Senator Herb Kohl (D. Wisconsin) is the head of the Senate’s antitrust committee, and while he’s not actually coming out against an imminent link-up between Internet giants Google and Yahoo, he is urging the U.S. Justice Department to commit to monitoring the deal if it is approved. Under the arrangement—which Google and Yahoo are looking to launch very shortly—Google will be able to sell advertising on a number of high-traffic Yahoo sites. In his warning, Kohl notes that the amount of advertising Yahoo outsources to Google could be a threat to competition in the online advertising market.

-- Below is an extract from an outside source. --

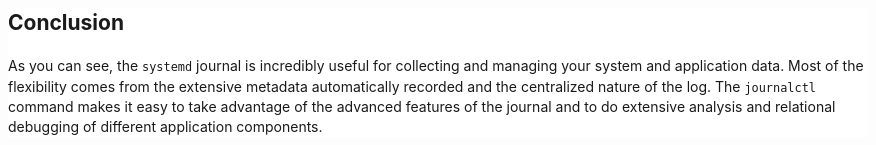 ## Conclusion

As you can see, the `systemd` journal is incredibly useful for collecting and managing your system and application data. Most of the flexibility comes from the extensive metadata automatically recorded and the centralized nature of the log. The `journalctl` command makes it easy to take advantage of the advanced features of the journal and to do extensive analysis and relational debugging of different application components.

“We conclude that important competition issues are raised by this transaction,” Kohl wrote in a letter dated October 2. “Should the amount of advertising outsourced by Yahoo to Google grow significantly, we believe the threat to competition will also increase.
Both online advertisers and antitrust regulators have voiced concern of the Google-Yahoo advertising partnership, saying Google’s ability to place advertising in Yahoo’s search pages gives the company unprecedented control over the broader search advertising market. Google is already the dominant player in Internet search, controlling about 63 percent of the market in August, while Yahoo accounted for nearly 20 percent in the same time period. (Both figures are from comScore.) Combined, the two companies account for over 80 percent of the U.S. search market; roughly 40 percent of all online advertising money is spent on search placement.
Yahoo is looking to the Google partnership as a revenue boost in the wake of an a massive, abortive takeover attempt by Microsoft.